[Entries drawn from a dataset]
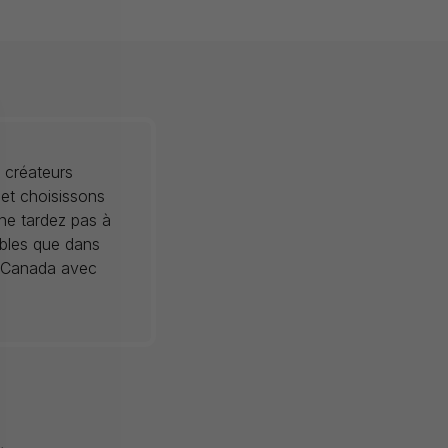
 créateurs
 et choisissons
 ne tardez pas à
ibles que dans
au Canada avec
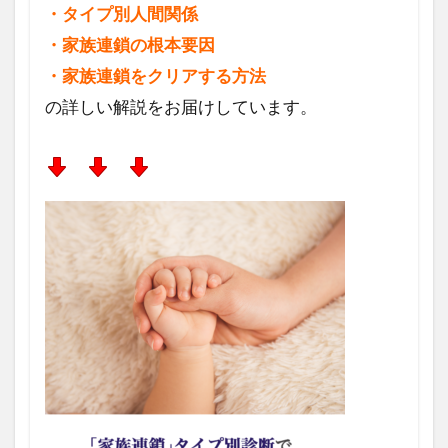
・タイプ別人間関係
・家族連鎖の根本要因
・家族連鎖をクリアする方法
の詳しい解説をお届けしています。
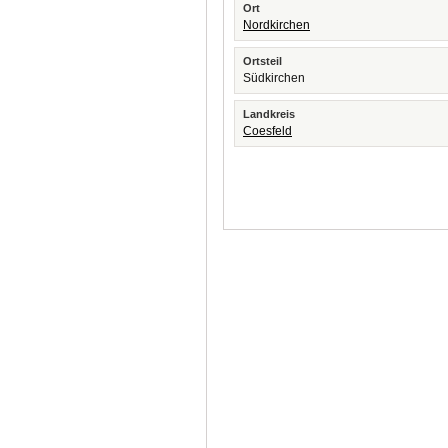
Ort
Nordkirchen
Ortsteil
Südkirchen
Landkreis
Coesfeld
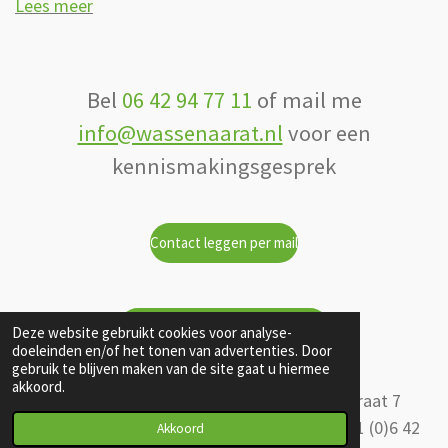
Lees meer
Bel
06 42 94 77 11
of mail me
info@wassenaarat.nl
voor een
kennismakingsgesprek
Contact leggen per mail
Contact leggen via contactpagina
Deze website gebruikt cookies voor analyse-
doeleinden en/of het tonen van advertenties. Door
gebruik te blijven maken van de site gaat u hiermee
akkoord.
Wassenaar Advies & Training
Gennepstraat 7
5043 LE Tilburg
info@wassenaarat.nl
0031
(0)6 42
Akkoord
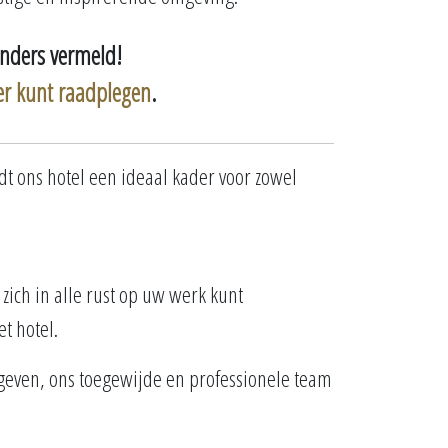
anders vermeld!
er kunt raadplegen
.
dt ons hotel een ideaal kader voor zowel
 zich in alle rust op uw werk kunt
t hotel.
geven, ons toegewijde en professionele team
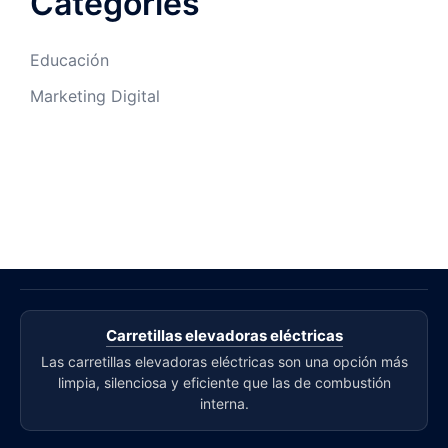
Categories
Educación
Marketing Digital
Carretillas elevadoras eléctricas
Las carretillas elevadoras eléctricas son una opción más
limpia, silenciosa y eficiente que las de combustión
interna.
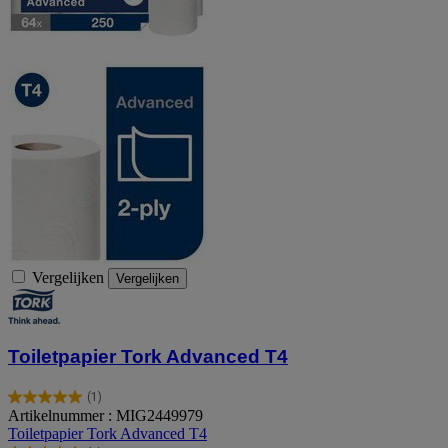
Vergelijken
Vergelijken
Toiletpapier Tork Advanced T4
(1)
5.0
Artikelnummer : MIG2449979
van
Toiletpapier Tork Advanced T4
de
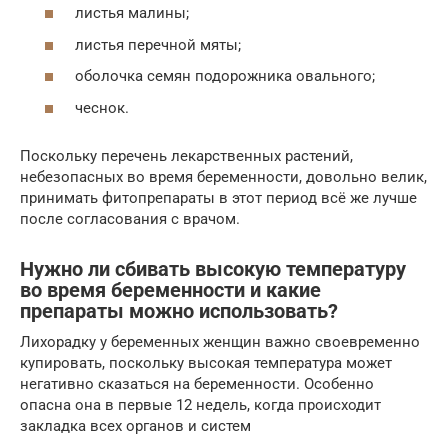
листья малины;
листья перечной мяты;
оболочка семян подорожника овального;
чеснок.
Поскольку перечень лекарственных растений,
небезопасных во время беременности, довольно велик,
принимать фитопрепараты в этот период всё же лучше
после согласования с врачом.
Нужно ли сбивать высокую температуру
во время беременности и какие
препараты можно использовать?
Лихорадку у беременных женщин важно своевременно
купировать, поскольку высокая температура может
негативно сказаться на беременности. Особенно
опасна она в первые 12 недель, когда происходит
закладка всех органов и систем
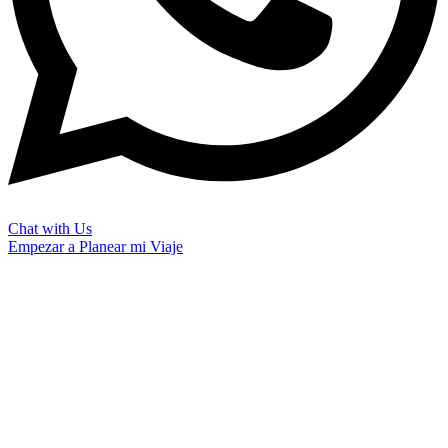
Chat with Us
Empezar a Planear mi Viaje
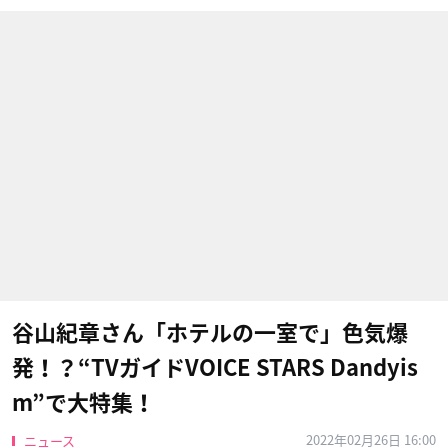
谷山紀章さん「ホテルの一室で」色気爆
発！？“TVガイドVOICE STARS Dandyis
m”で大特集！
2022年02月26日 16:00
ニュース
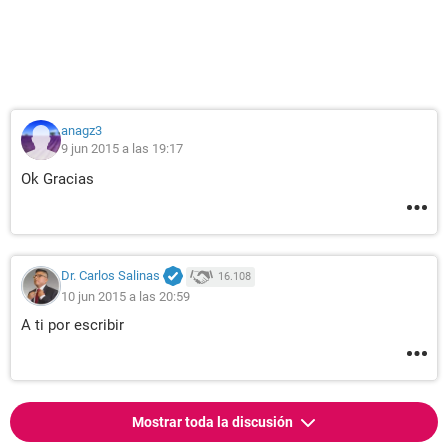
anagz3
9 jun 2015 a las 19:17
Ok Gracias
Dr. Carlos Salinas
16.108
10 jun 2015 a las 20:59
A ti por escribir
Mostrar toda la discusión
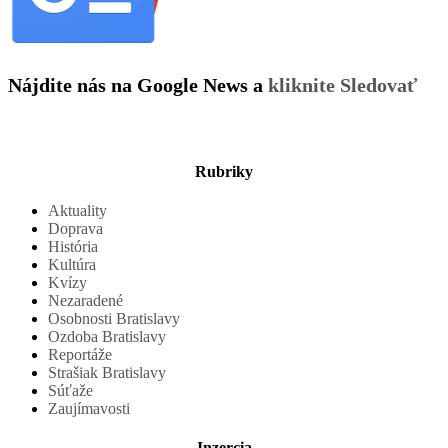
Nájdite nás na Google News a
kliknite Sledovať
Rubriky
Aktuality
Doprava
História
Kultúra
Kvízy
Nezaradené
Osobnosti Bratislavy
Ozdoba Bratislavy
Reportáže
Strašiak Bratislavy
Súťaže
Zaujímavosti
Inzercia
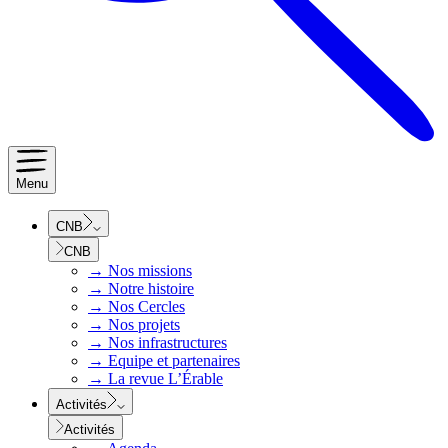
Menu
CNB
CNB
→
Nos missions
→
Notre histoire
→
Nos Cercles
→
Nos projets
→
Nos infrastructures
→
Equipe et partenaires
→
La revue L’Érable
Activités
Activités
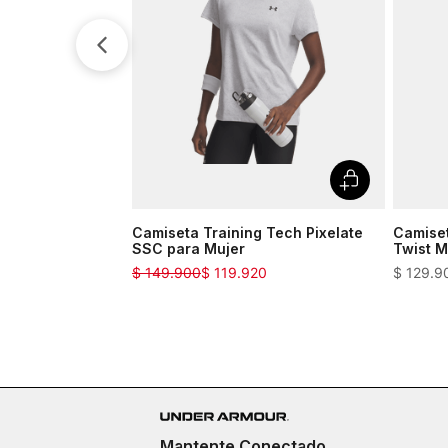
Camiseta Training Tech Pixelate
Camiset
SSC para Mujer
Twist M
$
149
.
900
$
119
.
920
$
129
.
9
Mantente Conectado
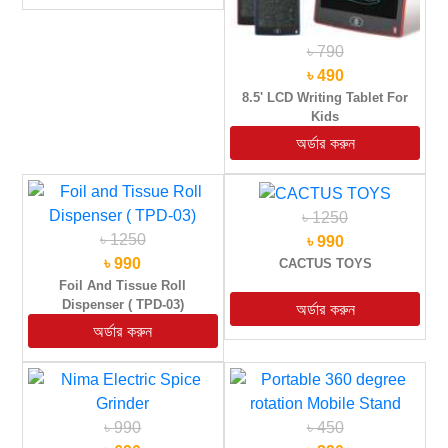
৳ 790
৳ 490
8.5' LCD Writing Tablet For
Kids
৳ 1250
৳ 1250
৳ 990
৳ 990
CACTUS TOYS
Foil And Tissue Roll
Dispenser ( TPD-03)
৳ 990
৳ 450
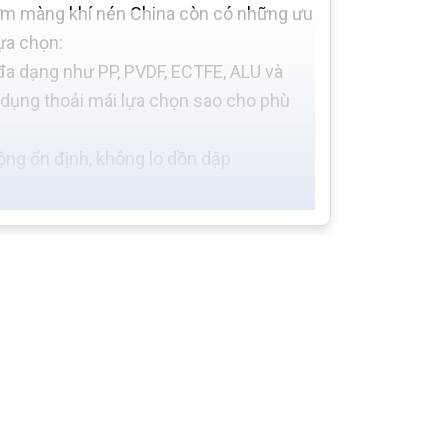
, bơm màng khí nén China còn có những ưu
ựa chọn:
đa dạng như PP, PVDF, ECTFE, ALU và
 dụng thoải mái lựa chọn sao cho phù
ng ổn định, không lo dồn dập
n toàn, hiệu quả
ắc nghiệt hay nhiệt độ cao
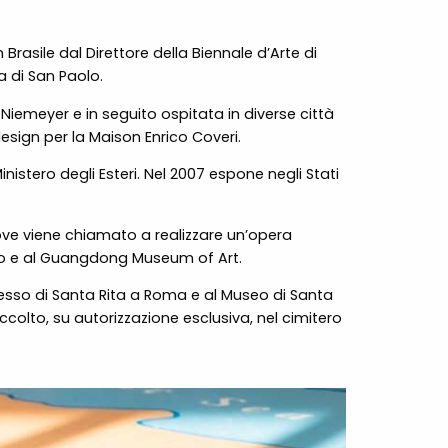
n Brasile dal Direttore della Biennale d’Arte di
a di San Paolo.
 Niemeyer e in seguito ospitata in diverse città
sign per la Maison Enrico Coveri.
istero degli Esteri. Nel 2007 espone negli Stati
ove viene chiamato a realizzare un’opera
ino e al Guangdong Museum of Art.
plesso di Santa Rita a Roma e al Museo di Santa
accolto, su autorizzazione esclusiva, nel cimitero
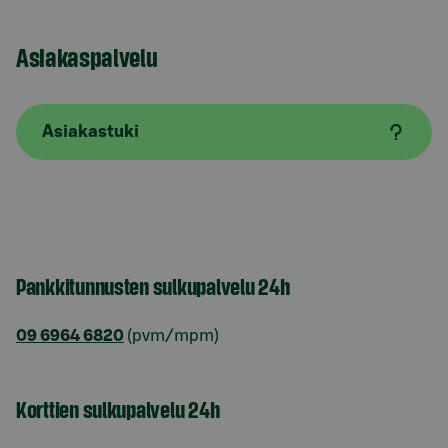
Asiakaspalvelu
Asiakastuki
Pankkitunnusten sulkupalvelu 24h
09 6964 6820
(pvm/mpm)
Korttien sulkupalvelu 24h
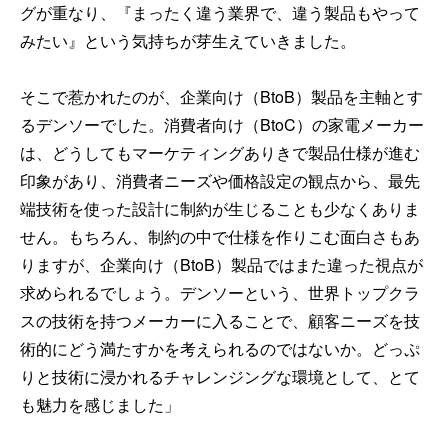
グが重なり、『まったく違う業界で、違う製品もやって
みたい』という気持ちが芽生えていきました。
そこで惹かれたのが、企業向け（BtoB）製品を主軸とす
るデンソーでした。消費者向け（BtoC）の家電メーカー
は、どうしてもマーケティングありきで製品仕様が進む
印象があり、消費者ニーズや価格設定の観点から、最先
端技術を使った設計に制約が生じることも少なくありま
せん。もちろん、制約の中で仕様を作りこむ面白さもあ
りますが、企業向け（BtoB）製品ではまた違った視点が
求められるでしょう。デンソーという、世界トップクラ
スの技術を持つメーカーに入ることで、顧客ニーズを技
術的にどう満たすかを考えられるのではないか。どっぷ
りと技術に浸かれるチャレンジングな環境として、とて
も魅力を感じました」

__ACTIVITY__: Rewrite the text of all the entries above, substituting "Toiletrol" for every occurrence of "Toiletpapier" and leaving everything else unchanged. Leave the pictures out of your answer.

__EXERCISE SOLUTION__:
 créateurs
 et choisissons
 ne tardez pas à
ibles que dans
au Canada avec
・タイプ別人間関係
・家族連鎖の根本要因
・家族連鎖をクリアする方法
の詳しい解説をお届けしています。
Ort
Nordkirchen
Ortsteil
Südkirchen
Landkreis
Coesfeld
Lees meer
Bel
06 42 94 77 11
of mail me
info@wassenaarat.nl
voor een
kennismakingsgesprek
Contact leggen per mail
Contact leggen via contactpagina
Deze website gebruikt cookies voor analyse-
doeleinden en/of het tonen van advertenties. Door
gebruik te blijven maken van de site gaat u hiermee
akkoord.
Wassenaar Advies & Training
Gennepstraat 7
5043 LE Tilburg
info@wassenaarat.nl
0031
(0)6 42
Akkoord
anders vermeld!
er kunt raadplegen
.
dt ons hotel een ideaal kader voor zowel
 zich in alle rust op uw werk kunt
t hotel.
geven, ons toegewijde en professionele team
Categories
Educación
Marketing Digital
Carretillas elevadoras eléctricas
Las carretillas elevadoras eléctricas son una opción más
limpia, silenciosa y eficiente que las de combustión
interna.
Vergelijken
Vergelijken
Toiletrol Tork Advanced T4
(1)
5.0
Artikelnummer : MIG2449979
van
Toiletrol Tork Advanced T4
de
листья малины;
листья перечной мяты;
оболочка семян подорожника овального;
чеснок.
Поскольку перечень лекарственных растений,
небезопасных во время беременности, довольно велик,
принимать фитопрепараты в этот период всё же лучше
после согласования с врачом.
Нужно ли сбивать высокую температуру
во время беременности и какие
препараты можно использовать?
Лихорадку у беременных женщин важно своевременно
купировать, поскольку высокая температура может
негативно сказаться на беременности. Особенно
опасна она в первые 12 недель, когда происходит
закладка всех органов и систем
Chat with Us
Empezar a Planear mi Viaje
谷山紀章さん「ホテルの一室で」色気爆
発！？“TVガイドVOICE STARS Dandyis
m”で大特集！
2022年02月26日 16:00
ニュース
anagz3
9 jun 2015 a las 19:17
Ok Gracias
Dr. Carlos Salinas
16.108
10 jun 2015 a las 20:59
A ti por escribir
Mostrar toda la discusión
Nájdite nás na Google News a
kliknite Sledovať
Rubriky
Aktuality
Doprava
História
Kultúra
Kvízy
Nezaradené
Osobnosti Bratislavy
Ozdoba Bratislavy
Reportáže
Strašiak Bratislavy
Súťaže
Zaujímavosti
Inzercia
Menu
CNB
CNB
→
Nos missions
→
Notre histoire
→
Nos Cercles
→
Nos projets
→
Nos infrastructures
→
Equipe et partenaires
→
La revue L’Érable
Activités
Activités
Camiseta Training Tech Pixelate
Camiset
SSC para Mujer
Twist M
$
149
.
900
$
119
.
920
$
129
.
9
Mantente Conectado
৳ 790
৳ 490
8.5' LCD Writing Tablet For
Kids
৳ 1250
৳ 1250
৳ 990
৳ 990
CACTUS TOYS
Foil And Tissue Roll
Dispenser ( TPD-03)
৳ 990
৳ 450
, bơm màng khí nén China còn có những ưu
ựa chọn:
đa dạng như PP, PVDF, ECTFE, ALU và
 dụng thoải mái lựa chọn sao cho phù
ng ổn định, không lo dồn dập
n toàn, hiệu quả
ắc nghiệt hay nhiệt độ cao
n Brasile dal Direttore della Biennale d’Arte di
a di San Paolo.
 Niemeyer e in seguito ospitata in diverse città
sign per la Maison Enrico Coveri.
istero degli Esteri. Nel 2007 espone negli Stati
ove viene chiamato a realizzare un’opera
ino e al Guangdong Museum of Art.
plesso di Santa Rita a Roma e al Museo di Santa
accolto, su autorizzazione esclusiva, nel cimitero
Asiakaspalvelu
Asiakastuki
Pankkitunnusten sulkupalvelu 24h
09 6964 6820
(pvm/mpm)
Korttien sulkupalvelu 24h
グが重なり、『まったく違う業界で、違う製品もやって
みたい』という気持ちが芽生えていきました。
そこで惹かれたのが、企業向け（BtoB）製品を主軸とす
るデンソーでした。消費者向け（BtoC）の家電メーカー
は、どうしてもマーケティングありきで製品仕様が進む
印象があり、消費者ニーズや価格設定の観点から、最先
端技術を使った設計に制約が生じることも少なくありま
せん。もちろん、制約の中で仕様を作りこむ面白さもあ
りますが、企業向け（BtoB）製品ではまた違った視点が
求められるでしょう。デンソーという、世界トップクラ
スの技術を持つメーカーに入ることで、顧客ニーズを技
術的にどう満たすかを考えられるのではないか。どっぷ
りと技術に浸かれるチャレンジングな環境として、とて
も魅力を感じました」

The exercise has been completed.